Regex performance
A poorly-shaped regex can take minutes on input a well-shaped one handles in microseconds. Here's why, and what to look for.
The backtracking problem
Most regex engines (JavaScript V8, Python re, Java, PCRE) use a backtracking NFA. When a path through the pattern fails, the engine reverts to the last decision point and tries another path. For most patterns, this is fast — but some pattern shapes have exponentially many paths.
The classic example is (a+)+$ against aaaa...X:
- Engine matches all the a's, hits X, fails the $ anchor.
- Backs up one a, tries to start a new
a+group there, fails again. - Tries every possible way to partition the a's between the inner and outer +.
- For n a's followed by a mismatch, that's 2^n attempts.

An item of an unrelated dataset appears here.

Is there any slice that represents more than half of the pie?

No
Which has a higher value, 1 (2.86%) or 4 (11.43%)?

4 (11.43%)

30 a's + X takes ~1 second. 35 a's + X takes ~30 seconds. 40 a's + X is unusable.
The danger patterns
Anything with nested quantifiers where the inner can also match across the outer's boundary:
(a+)+ nested + on same char
(a*)* nested *
(.*)* catch-all nested
(\w+)+
(.+)+
(a|aa)+ overlapping alternatives
(a|a?)+ alternation includes optional
([^x]*)+ negated class then nested
The pattern ^(\w+)*$ on "aaaaaaaaaaaa!" is the same bug. So is ^(a+b?)+$.
How to detect it
The explainer's Benchmark tab has a ReDoS growth test that runs the pattern against increasing input sizes. If time grows linearly with size, you're safe. If it grows super-linearly (exponent > 1.5), you have a problem.
Manual test: try the pattern against your input followed by a character that forces failure. If it hangs for more than a second on 30-50 characters, you have catastrophic backtracking.
How to fix it
Make alternatives mutually exclusive. (a|aa)+ is ambiguous — the engine has to try both. (aa|a)+ isn't better. Rewrite as a+.

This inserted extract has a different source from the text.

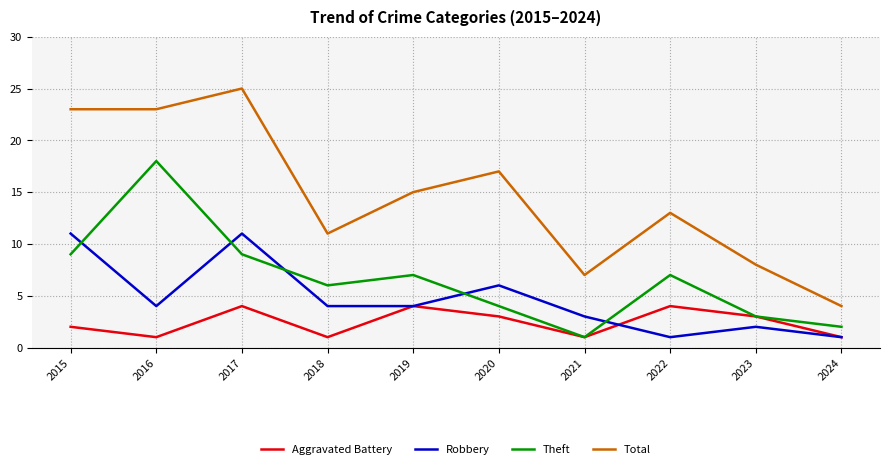

How many series are shown in this chart?

4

Use atomic groups when available. An atomic group (?>...) commits to the first match and refuses to backtrack into it. (?>a+)+$ on "aaaaX" fails fast because the engine can't back out of the inner group. JavaScript got this in ES2024; Python re doesn't have it (but the regex module does).
Use possessive quantifiers when available. a++, a*+, a?+ never give back what they matched. Same idea as atomic groups, more concise. Java, PCRE, .NET, Ruby support these; JavaScript got them in ES2024; Python's built-in re doesn't.

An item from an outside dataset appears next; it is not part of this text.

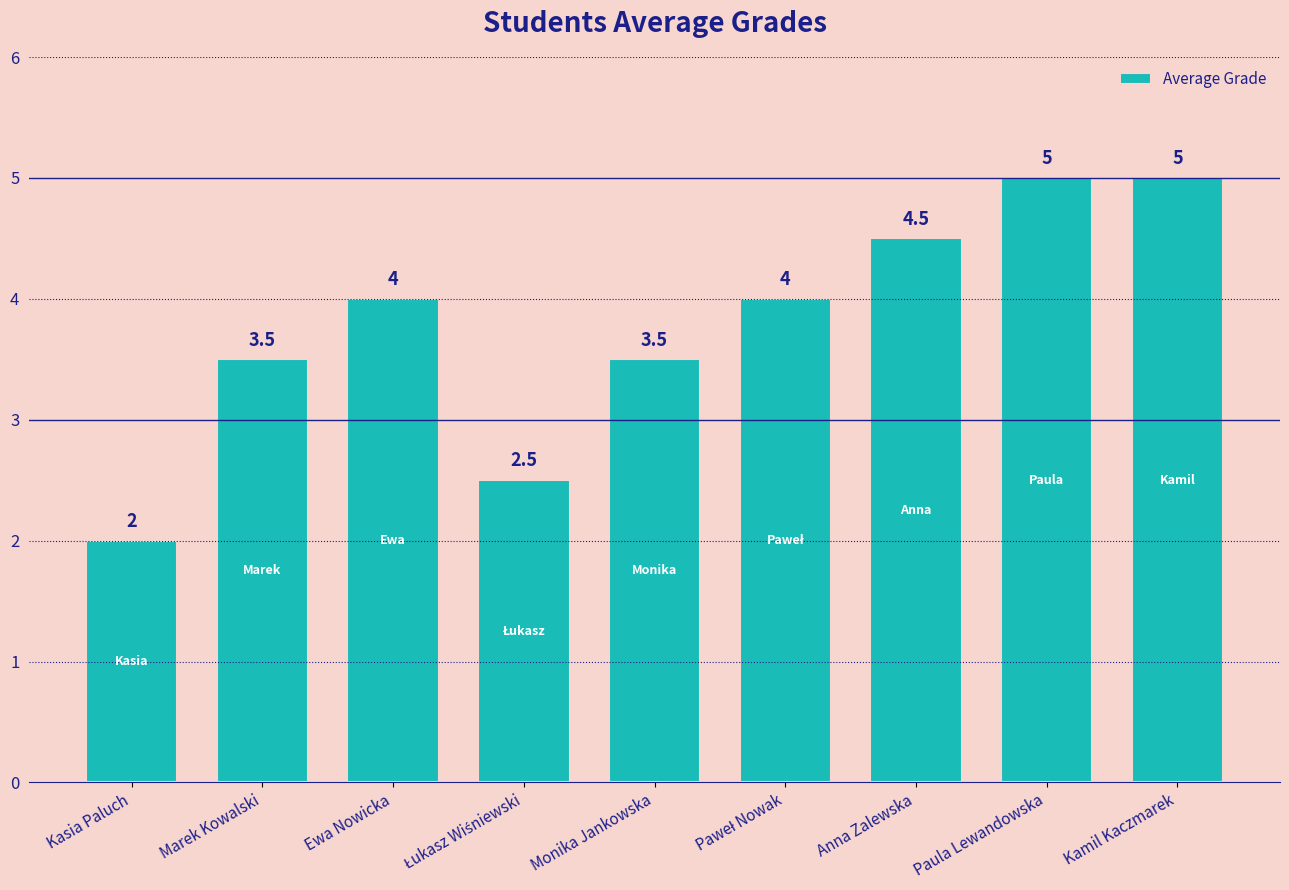

What is the smallest value displayed?

2.0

Anchor when possible. ^pattern$ is much faster than unanchored on long inputs, because the engine only tries position 0.
Be specific. [^"]* is slower than the unrolled equivalent because of how greedy/lazy interaction works. For "everything until a quote", "[^"]*" is fast and safe.
Real-world ReDoS
This isn't just academic. Several major outages have been caused by ReDoS in production:
- Stack Overflow's 2016 outage was a regex on user input that backtracked exponentially.
- Cloudflare's 2019 global outage came from a regex in a WAF rule.
- Multiple npm package vulnerabilities (CVE-2020-7593 and many others) are ReDoS in input-validation regexes.
If your regex runs on user-supplied input, run a ReDoS check before deploying.
When you can't change the regex
If you're stuck with a vulnerable pattern in a third-party library, options include: time-limit the match (Node has no built-in but you can use a worker with a timeout), switch the engine to RE2 (Google's linear-time engine — re2-wasm for JS, re2 module for Python), or pre-validate the input length before matching.